FIL-22-2020
March 22, 2020
Interagency Statement on Loan Modifications by Financial Institutions Working with Customers Affected by the Coronavirus
Printable Format:
Summary:
The FDIC, the Board of Governors of the Federal Reserve System (FRB), the Office of the Comptroller of the Currency, the National Credit Union Administration, the state banking regulators, and the Consumer Financial Protection Bureau issued the Interagency Statement on Loan Modifications and Reporting by Financial Institutions Working with Customers Affected by the Coronavirus to encourage financial institutions to work constructively with borrowers impacted by the Coronavirus Disease 2019 (referred to as COVID-19) and provide additional information regarding loan modifications.
Statement of Applicability to Institutions with Total Assets under $1 Billion: This Financial Institution Letter (FIL) applies to all FDIC-supervised institutions.
Highlights:
As described in the interagency statement, the FDIC:
- Encourages financial institutions to work constructively with borrowers affected by COVID-19;
- Will not criticize institutions for prudent loan modifications and will not direct supervised institutions to automatically categorize COVID-19-related loan modifications as troubled debt restructurings (TDRs);
- Confirmed with staff of the Financial Accounting Standards Board (FASB) that short-term modifications made on a good faith basis in response to COVID-19 to borrowers who were current prior to any relief are not TDRs;
- Views that modification efforts described in the interagency statement for borrowers of one-to-four family residential mortgages where loans are prudently underwritten and not past due or carried in nonaccrual status do not result in loans being considered restructured or modified for the purpose of respective risk-based capital rules; and
- Views prudent loan modification programs to financial institution customers affected by COVID-19 as positive actions that can effectively manage or mitigate adverse impacts on borrowers due to COVID-19, and lead to improved loan performance and reduced credit risk.

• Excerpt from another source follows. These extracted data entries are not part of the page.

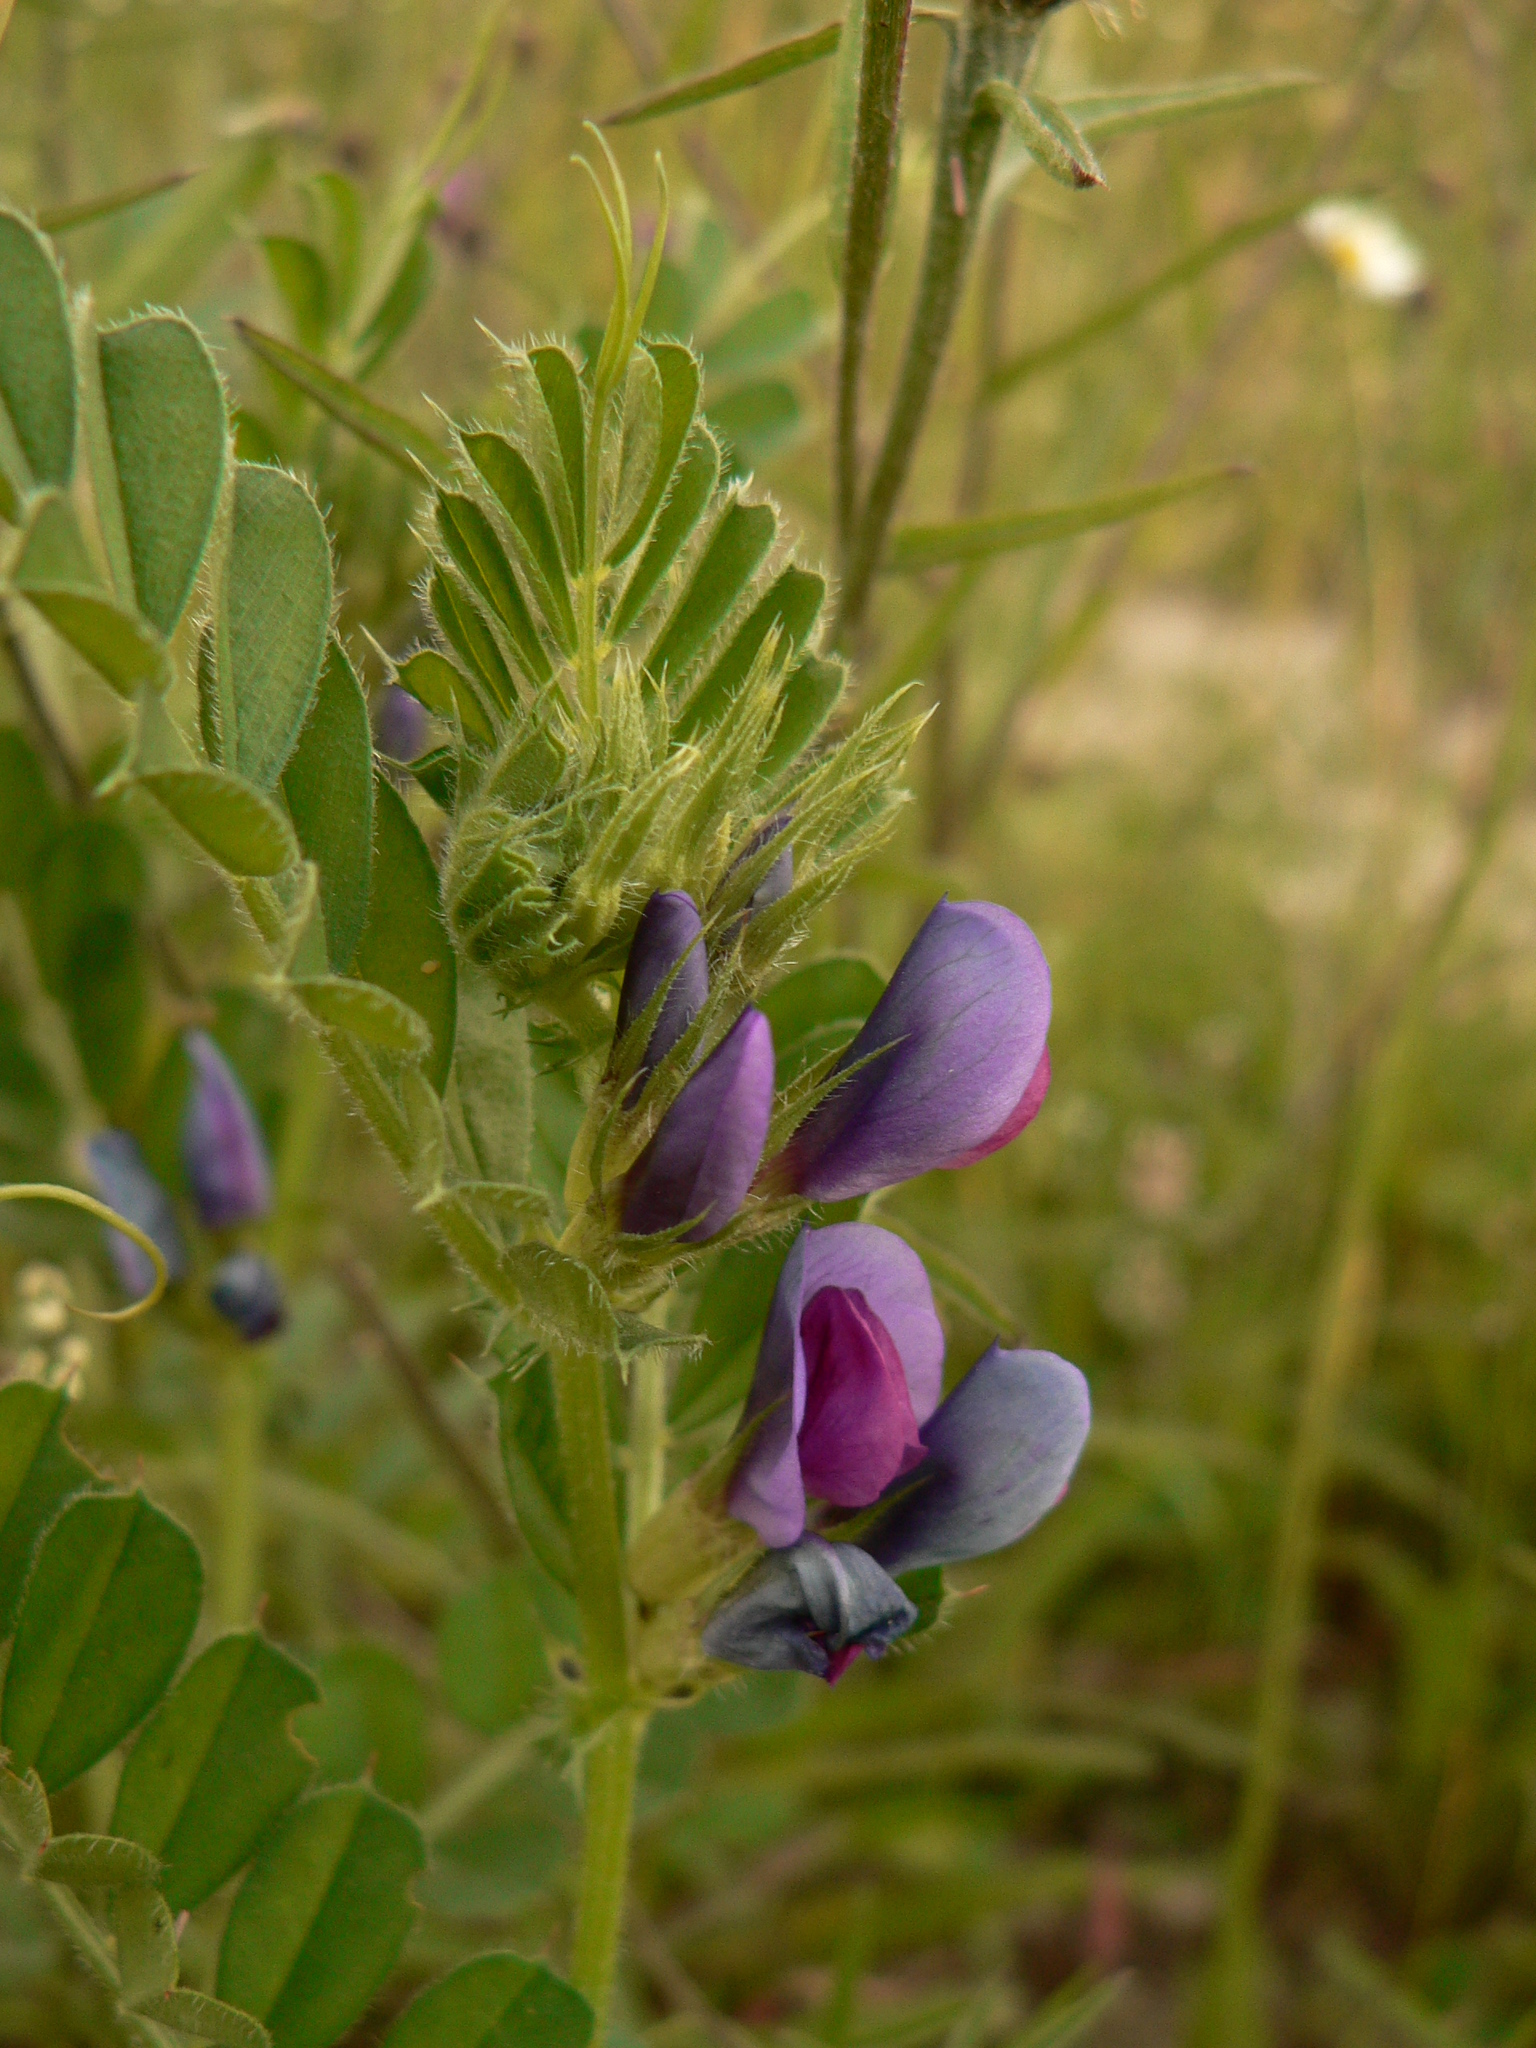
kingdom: Plantae
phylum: Tracheophyta
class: Magnoliopsida
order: Fabales
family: Fabaceae
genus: Vicia
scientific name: Vicia sepium
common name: Bush vetch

The interagency statement also provides supervisory views on regulatory reporting of past due and nonaccrual status for loan modification programs whereby past due status should be based on the due date stipulated in the legal loan documents as modified within such modification program. Additionally, the interagency statement reminds institutions that loans that have been restructured as described under the statement will continue to be eligible as collateral at the FRB’s discount window based on the usual criteria.